■ **ENTRIES SHOWN**:
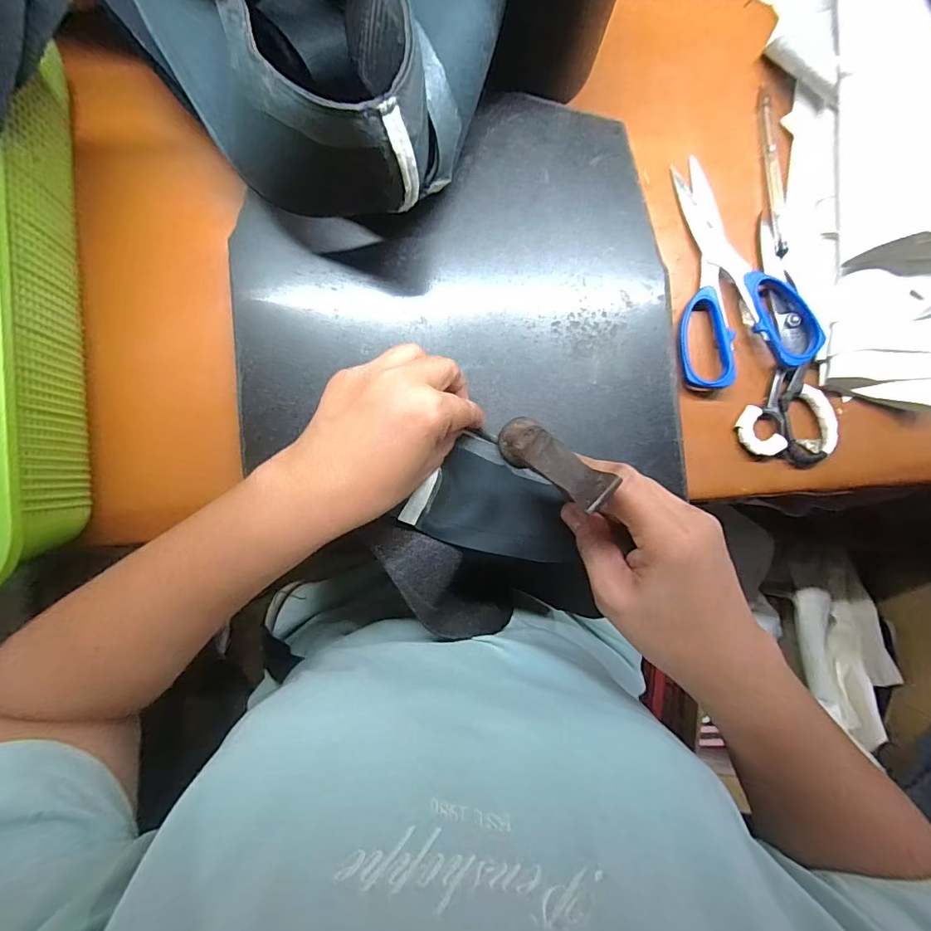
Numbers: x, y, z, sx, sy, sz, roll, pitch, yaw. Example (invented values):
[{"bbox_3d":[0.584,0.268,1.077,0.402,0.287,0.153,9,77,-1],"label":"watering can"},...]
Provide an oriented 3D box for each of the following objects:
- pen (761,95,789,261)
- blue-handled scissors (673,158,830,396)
[{"bbox_3d":[0.239,-0.226,0.359,0.013,0.009,0.129,-4,89,-2],"label":"pen"},{"bbox_3d":[0.211,-0.148,0.350,0.094,0.025,0.172,-2,89,-2],"label":"blue-handled scissors"}]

■ **WHAT IS NEEDED**: For this exercise, write the listing out again exactly, excluding all images.

■ **YOUR SOLUTION**:
Numbers: x, y, z, sx, sy, sz, roll, pitch, yaw. Example (invented values):
[{"bbox_3d":[0.584,0.268,1.077,0.402,0.287,0.153,9,77,-1],"label":"watering can"},...]
Provide an oriented 3D box for each of the following objects:
- pen (761,95,789,261)
- blue-handled scissors (673,158,830,396)
[{"bbox_3d":[0.239,-0.226,0.359,0.013,0.009,0.129,-4,89,-2],"label":"pen"},{"bbox_3d":[0.211,-0.148,0.350,0.094,0.025,0.172,-2,89,-2],"label":"blue-handled scissors"}]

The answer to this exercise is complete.